=== Begin Enclosure ===

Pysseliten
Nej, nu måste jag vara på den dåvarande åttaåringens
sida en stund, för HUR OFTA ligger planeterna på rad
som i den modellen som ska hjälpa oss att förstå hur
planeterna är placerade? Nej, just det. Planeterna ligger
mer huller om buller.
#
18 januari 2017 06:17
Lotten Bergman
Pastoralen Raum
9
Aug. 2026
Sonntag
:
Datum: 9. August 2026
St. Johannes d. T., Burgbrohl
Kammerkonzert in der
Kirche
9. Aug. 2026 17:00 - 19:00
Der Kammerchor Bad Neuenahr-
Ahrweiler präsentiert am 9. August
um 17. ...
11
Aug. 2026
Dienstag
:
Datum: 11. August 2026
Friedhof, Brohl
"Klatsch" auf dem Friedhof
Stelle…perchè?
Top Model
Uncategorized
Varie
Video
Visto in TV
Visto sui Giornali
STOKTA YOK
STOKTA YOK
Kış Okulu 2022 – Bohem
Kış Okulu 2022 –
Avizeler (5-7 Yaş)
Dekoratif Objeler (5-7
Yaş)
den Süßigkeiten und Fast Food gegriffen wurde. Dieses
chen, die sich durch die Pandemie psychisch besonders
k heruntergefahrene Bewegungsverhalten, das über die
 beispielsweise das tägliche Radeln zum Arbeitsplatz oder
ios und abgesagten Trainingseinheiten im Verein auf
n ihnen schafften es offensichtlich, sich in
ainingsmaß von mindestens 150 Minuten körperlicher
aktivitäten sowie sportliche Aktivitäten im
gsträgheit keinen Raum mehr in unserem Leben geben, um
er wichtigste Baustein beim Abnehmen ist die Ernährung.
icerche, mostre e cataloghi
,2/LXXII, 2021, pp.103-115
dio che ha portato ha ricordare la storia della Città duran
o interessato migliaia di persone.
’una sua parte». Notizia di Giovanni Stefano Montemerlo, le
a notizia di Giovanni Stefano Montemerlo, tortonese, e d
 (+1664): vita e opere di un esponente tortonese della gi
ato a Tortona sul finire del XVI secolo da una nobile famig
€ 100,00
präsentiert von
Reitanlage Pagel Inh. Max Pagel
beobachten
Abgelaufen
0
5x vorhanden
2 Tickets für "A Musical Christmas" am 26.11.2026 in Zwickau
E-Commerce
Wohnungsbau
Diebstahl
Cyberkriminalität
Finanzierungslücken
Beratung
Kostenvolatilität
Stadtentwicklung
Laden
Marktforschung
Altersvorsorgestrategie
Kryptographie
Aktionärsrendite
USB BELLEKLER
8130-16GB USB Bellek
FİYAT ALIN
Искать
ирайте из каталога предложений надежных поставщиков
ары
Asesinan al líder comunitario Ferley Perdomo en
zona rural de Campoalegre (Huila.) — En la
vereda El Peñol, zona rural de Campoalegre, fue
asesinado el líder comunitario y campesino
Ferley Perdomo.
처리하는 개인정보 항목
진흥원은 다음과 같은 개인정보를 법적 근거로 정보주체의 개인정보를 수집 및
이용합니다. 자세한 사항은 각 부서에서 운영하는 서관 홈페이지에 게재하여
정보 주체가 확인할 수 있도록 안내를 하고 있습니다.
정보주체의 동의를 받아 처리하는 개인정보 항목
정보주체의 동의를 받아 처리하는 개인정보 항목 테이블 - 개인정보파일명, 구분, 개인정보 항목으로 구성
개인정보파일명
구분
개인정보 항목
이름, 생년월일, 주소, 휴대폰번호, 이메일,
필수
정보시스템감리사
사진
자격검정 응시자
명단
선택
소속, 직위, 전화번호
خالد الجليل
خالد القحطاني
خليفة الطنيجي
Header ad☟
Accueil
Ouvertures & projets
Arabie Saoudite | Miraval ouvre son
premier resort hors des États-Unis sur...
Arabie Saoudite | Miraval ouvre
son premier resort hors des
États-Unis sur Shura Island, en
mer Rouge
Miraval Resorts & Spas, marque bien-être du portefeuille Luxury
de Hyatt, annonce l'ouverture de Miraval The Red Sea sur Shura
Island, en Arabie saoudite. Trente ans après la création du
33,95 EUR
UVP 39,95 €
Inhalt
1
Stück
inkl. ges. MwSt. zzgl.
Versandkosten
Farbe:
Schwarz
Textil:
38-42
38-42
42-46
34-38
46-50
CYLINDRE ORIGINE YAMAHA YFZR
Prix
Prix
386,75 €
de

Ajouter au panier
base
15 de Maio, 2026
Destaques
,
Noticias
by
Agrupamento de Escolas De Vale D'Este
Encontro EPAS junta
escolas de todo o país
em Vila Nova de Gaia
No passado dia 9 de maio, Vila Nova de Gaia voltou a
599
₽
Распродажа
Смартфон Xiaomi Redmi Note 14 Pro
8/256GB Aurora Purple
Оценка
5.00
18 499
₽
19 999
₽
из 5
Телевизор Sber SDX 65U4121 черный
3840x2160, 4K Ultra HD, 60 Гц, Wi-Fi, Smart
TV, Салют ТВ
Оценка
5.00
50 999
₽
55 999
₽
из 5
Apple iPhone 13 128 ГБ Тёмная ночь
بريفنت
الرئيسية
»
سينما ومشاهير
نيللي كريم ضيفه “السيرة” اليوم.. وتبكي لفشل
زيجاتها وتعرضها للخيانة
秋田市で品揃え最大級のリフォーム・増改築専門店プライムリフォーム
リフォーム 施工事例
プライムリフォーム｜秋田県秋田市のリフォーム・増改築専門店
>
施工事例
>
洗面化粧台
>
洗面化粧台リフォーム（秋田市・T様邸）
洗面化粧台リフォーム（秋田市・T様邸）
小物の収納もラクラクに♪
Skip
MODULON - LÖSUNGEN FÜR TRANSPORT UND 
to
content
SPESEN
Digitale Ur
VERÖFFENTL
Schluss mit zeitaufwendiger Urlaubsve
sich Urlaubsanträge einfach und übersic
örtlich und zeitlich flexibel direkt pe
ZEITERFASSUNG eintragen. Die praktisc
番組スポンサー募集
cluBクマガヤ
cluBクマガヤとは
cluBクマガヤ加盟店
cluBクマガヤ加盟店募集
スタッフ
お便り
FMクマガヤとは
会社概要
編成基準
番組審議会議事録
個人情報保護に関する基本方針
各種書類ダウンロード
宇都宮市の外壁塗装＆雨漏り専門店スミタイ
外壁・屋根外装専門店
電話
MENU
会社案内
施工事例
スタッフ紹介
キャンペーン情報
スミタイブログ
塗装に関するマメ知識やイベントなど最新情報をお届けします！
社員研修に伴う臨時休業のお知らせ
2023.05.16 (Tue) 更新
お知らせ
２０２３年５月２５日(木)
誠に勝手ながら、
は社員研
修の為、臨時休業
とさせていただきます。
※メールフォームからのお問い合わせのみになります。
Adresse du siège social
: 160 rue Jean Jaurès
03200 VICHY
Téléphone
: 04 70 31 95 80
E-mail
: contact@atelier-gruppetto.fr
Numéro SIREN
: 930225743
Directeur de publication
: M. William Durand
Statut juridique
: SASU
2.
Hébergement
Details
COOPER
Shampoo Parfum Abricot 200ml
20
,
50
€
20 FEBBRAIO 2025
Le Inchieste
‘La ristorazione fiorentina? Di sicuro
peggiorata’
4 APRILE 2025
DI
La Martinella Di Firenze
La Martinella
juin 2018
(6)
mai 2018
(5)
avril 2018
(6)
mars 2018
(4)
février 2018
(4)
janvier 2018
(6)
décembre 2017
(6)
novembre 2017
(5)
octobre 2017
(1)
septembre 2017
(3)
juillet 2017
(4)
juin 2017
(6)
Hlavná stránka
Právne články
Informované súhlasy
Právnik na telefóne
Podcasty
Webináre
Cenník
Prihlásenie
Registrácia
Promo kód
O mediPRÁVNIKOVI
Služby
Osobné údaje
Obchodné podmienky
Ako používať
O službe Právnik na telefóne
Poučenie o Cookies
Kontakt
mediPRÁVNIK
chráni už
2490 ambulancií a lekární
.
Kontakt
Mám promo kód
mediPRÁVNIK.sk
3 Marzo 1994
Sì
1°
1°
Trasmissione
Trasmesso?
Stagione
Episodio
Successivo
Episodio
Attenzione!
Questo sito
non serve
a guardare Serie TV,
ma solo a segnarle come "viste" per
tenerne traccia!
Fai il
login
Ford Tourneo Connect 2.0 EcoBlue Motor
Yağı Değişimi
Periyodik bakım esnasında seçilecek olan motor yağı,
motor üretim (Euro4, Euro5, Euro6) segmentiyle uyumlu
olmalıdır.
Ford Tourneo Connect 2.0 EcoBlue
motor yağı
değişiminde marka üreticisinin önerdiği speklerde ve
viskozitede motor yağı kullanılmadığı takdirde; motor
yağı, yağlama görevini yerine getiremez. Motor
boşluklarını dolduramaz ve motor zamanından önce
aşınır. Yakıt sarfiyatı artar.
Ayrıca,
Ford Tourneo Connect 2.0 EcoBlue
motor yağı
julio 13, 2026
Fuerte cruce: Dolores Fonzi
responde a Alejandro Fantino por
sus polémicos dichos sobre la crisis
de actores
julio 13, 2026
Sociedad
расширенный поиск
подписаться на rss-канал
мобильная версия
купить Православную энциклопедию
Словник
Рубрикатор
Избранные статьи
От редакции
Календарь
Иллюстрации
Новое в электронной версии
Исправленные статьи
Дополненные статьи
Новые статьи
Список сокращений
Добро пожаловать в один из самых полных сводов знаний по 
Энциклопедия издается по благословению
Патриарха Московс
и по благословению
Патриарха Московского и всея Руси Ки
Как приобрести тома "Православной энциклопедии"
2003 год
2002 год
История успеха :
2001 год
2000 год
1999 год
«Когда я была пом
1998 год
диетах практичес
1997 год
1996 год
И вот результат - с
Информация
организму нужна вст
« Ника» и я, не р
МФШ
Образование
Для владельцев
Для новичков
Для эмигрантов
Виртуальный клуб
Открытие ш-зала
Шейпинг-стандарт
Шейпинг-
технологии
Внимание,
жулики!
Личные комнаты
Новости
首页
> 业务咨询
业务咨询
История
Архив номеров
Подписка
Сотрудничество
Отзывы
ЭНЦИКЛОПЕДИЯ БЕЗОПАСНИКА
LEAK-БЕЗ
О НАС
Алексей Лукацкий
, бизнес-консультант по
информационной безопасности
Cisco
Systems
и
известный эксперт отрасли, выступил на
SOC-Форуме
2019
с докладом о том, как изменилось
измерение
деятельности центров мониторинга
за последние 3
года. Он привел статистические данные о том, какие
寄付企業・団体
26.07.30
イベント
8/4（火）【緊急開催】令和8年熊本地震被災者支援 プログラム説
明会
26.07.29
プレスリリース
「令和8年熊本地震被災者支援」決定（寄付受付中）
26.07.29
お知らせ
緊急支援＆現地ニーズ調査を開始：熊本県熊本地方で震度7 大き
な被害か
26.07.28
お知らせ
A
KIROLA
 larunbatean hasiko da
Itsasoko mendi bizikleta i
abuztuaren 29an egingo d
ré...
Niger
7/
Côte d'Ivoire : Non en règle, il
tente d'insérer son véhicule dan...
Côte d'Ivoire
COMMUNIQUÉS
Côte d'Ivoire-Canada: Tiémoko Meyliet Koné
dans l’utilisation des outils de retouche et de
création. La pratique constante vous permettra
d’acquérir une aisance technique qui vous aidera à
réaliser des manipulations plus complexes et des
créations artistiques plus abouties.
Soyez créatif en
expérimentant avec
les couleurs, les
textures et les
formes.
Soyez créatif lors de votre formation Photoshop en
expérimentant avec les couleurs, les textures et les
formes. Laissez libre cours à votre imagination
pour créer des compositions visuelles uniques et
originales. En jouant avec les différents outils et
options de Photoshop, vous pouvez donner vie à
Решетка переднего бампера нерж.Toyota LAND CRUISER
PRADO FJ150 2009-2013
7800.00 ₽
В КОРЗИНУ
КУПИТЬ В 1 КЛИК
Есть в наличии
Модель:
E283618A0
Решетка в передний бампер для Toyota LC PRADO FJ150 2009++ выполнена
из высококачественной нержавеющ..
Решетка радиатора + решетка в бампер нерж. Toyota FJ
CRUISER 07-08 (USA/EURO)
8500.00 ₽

=== End Enclosure ===

_WORK TO BE COMPLETED_
What are the lines, exactly as written above, from the line with "8/4（火）【緊急開催】令和8年熊本地震被災者支援 プログラム説" to the line with "expérimentant avec les", both included? Output only those.

_TASK ANSWER_
8/4（火）【緊急開催】令和8年熊本地震被災者支援 プログラム説
明会
26.07.29
プレスリリース
「令和8年熊本地震被災者支援」決定（寄付受付中）
26.07.29
お知らせ
緊急支援＆現地ニーズ調査を開始：熊本県熊本地方で震度7 大き
な被害か
26.07.28
お知らせ
A
KIROLA
 larunbatean hasiko da
Itsasoko mendi bizikleta i
abuztuaren 29an egingo d
ré...
Niger
7/
Côte d'Ivoire : Non en règle, il
tente d'insérer son véhicule dan...
Côte d'Ivoire
COMMUNIQUÉS
Côte d'Ivoire-Canada: Tiémoko Meyliet Koné
dans l’utilisation des outils de retouche et de
création. La pratique constante vous permettra
d’acquérir une aisance technique qui vous aidera à
réaliser des manipulations plus complexes et des
créations artistiques plus abouties.
Soyez créatif en
expérimentant avec
les couleurs, les
textures et les
formes.
Soyez créatif lors de votre formation Photoshop en
expérimentant avec les couleurs, les textures et les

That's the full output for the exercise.